_TUGAS_:
**A.** Tentukan apakah setiap pernyataan berikut sesuai dengan kutipan bacaan. Jawab ya atau tidak dan sertakan kata-kata penentu dari kutipan itu sebagai kutipan persis. (i) Pembangunan pembangkit listrik tenaga nuklir di semenanjung Muria disebut sebagai bukti upaya pemerintah memberikan fasilitas bagi investor. (ii) Kelompok elite disebut cenderung menyukai barang produksi dalam negeri. (iii) Pembayaran netto pendapatan faktor luar negeri disebut cenderung surplus.
**B.** Jawab pertanyaan berikut berdasarkan kutipan bacaan.
(i) Siapa yang disebut mengutarakan perspektif kapitalisme semu?
(ii) Fluktuasi pasar saham disebut berkorelasi dengan apa?
(iii) Selain tingkat kualitas barang, apa lagi yang menyebabkan kekalahan kompetitif?
**C.** Tulis ulang seluruh bagian kutipan bacaan mulai dari "Pembangunan pembangkit listrik" hingga "kepentingan kaum investor.", dengan mengganti sebutan "investor" menjadi "penanam modal".

_KUTIPAN BACAAN_:
================
Pembangunan pembangkit listrik tenaga nuklir di semenanjung muria adalah sebagai bukti adanya upaya pemerintah dalam memberikan fasilitas bagi investor. Selain itu apabila kita memakai perspektif kapitalisme semu seperti yang telah diutarakan oleh Yoshihara Kunio, pemeritah di Negara berkembang akibat tidak berjalannya system kapitalisme sesuai dengan sifat dasarnya yakni pemberian kesempatan seluas luasnya kepada seluruh elemen masyarakat tanpa adanya pembedaan kelas. Sifat kapitalisme yang kerdil telah mengaitkan kaum pembuat kebijakan selalu kalah dalam loby dengan para pemodal sehingga kebijakan serta perencanaan pembangunan tidak lagi untuk menciptakan sebuah kumparan pembangunan yang bersifat berkelanjutan namun pembangunan di Indonesia yang lebih mengikuti kepentingan kaum investor.

Globalisasi keuangan yang khususnya adalah modal luar negeri kecenderungan globalisasi dari membanjirnya barang-barang impor, sehingga menempatkan produk domestik tidak dapat bersaing dan ekspor menjadi tidak berkembang. Kedua efek globalisasi pada pembayaran netto pendapatan faktor luar negeri yang cenderung defisit. Hal ini akibat dari investasi asing keterkaitan dengan aliran pembayaran keuntungan atau pendapatan “investasi” ke luar negeri. Aspek stabilisasi perbankan, lebih disebabkan efek globalisasi terhadap aliran investasi “modal” portopolio, yaitu pada partisipasi dana asing ke pasar saham. Dimana “fluctuation” pasar saham berkorelasi terhadap nilai mata uang domestik. Ketidaktetapan di sektor keuangan jelas membawa pengaruh pada stabilitas kegiatan ekonomi nasional. Sementara aspek keempat, adalah akumulasi dari seluruh aspek di atas. Macetnya sektor industri dalam negeri, buruknya neraca pembayaran dan tidak stabilnya perbankan Indonesia jelas berdampak pada ketidakstabilan pertumbuhan ekonomi. Dan dalam jangka panjang akan mengurangi laju pertumbuhan ekonomi nasional secara keseluruhan. Dari perkembangan dan tuntutan globalisasi di atas, bagi pertumbuhan perekonomian Indonesia tentu saja menjadi masalah yang secara simultan akan mempengaruhi modal domestik dan produk dalam negeri. Terlebih bila diletakan pada kualitas barang prokduksi dalam negeri yang kurang baik dan beban biaya produksi di Indonesia yang cukup tinggi.
Realita produk tersebut jelas akan berlanjut pada tingkat persaingan barang produksi “perusahaan” Indonesia menjadi tidak maksimal. Kekalahan kompetitif ini tidak saja disebabkan oleh tingkat kualitas barang yang dihasilan tetapi juga pada harga. Barang produksi luar, disamping harga yang murah dan terjangkau oleh daya beli masyarakat tetapi dibarengi dengan kualitas produksi yang baik. Bahkan kenyataan komparatif tersebut dikuatkan legi oleh “selera-konsumen” masyarakat Indonesia –terutama kelompok elite-- yang cenderung menyukai barang produk impor, sehingga makin memperparah keberadaan barang produksi dalam negeri.
================
_BAHAN YANG DISEDIAKAN_:
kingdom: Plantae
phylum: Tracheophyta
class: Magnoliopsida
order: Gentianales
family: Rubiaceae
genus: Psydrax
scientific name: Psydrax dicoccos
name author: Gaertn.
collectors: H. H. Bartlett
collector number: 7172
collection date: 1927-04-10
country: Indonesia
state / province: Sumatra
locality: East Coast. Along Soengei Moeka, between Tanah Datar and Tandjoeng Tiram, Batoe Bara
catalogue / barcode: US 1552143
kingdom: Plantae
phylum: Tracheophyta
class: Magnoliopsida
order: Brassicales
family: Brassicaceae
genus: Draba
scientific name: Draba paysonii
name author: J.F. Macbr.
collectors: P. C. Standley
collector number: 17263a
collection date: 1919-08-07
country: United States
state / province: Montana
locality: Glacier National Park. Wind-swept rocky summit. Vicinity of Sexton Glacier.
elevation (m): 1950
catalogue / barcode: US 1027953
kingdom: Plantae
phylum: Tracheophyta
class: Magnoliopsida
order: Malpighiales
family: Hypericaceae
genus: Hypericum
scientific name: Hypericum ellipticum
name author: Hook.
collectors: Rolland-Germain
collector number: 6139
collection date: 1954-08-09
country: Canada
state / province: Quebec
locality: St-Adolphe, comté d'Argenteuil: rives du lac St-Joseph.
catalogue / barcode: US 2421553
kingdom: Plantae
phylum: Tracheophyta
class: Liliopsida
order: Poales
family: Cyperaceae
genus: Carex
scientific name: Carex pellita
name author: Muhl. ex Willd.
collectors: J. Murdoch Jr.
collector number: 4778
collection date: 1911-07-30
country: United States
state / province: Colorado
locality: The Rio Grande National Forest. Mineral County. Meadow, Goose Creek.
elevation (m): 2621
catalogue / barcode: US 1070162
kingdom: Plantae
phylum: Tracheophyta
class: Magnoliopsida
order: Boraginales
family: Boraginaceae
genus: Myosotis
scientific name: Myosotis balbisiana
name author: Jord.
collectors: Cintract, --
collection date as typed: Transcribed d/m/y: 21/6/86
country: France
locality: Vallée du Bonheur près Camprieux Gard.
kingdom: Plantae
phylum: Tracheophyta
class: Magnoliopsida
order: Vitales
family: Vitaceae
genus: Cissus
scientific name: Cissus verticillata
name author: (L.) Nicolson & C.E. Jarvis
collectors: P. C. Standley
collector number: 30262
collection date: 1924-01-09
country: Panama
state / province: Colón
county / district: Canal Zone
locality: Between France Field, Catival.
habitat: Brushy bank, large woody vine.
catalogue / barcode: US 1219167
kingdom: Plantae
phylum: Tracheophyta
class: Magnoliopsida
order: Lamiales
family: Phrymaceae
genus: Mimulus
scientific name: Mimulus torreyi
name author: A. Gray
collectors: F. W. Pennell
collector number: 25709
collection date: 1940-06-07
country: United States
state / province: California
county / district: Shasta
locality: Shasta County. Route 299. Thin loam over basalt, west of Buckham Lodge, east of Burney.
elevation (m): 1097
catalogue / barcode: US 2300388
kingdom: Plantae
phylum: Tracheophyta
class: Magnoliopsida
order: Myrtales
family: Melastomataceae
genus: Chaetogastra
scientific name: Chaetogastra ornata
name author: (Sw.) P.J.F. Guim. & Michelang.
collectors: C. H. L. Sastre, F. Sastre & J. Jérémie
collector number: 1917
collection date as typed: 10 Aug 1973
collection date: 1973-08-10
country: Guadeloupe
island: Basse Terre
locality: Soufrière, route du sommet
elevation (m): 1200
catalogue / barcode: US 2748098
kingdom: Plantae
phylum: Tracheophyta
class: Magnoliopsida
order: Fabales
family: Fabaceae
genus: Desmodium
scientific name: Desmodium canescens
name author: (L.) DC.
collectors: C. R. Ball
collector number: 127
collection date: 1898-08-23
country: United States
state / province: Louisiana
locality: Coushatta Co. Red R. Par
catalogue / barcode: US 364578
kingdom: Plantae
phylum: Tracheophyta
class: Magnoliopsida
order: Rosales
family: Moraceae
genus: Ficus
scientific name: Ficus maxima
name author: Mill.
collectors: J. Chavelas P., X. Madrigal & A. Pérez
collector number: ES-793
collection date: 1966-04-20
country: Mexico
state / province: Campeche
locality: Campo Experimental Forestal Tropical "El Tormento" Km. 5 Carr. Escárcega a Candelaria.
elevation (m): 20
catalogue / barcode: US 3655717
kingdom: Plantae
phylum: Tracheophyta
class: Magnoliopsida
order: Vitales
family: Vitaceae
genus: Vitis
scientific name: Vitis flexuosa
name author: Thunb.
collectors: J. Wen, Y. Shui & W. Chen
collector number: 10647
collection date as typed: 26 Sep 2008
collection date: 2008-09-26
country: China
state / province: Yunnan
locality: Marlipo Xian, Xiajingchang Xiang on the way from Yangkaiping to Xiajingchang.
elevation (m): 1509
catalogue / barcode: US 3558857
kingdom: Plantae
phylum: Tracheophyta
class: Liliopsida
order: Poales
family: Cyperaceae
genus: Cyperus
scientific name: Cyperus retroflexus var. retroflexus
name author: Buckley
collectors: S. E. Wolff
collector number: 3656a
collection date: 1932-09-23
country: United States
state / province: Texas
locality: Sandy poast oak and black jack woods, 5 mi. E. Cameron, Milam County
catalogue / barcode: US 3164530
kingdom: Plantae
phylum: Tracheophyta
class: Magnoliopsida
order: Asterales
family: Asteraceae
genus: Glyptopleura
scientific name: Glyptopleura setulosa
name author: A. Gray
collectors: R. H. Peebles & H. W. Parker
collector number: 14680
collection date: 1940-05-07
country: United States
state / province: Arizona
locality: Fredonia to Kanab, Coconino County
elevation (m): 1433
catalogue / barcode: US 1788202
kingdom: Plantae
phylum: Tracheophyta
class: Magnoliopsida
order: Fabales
================
_JAWABAN TERTULIS_:
**A.**
(i) Ya: "Pembangunan pembangkit listrik tenaga nuklir di semenanjung muria adalah sebagai bukti adanya upaya pemerintah dalam memberikan fasilitas bagi investor."
(ii) Tidak: "yang cenderung menyukai barang produk impor"
(iii) Tidak: "yang cenderung defisit"

**B.**
(i) Yoshihara Kunio.
(ii) Nilai mata uang domestik.
(iii) Harga.

**C.**
Pembangunan pembangkit listrik tenaga nuklir di semenanjung muria adalah sebagai bukti adanya upaya pemerintah dalam memberikan fasilitas bagi penanam modal. Selain itu apabila kita memakai perspektif kapitalisme semu seperti yang telah diutarakan oleh Yoshihara Kunio, pemeritah di Negara berkembang akibat tidak berjalannya system kapitalisme sesuai dengan sifat dasarnya yakni pemberian kesempatan seluas luasnya kepada seluruh elemen masyarakat tanpa adanya pembedaan kelas. Sifat kapitalisme yang kerdil telah mengaitkan kaum pembuat kebijakan selalu kalah dalam loby dengan para pemodal sehingga kebijakan serta perencanaan pembangunan tidak lagi untuk menciptakan sebuah kumparan pembangunan yang bersifat berkelanjutan namun pembangunan di Indonesia yang lebih mengikuti kepentingan kaum penanam modal.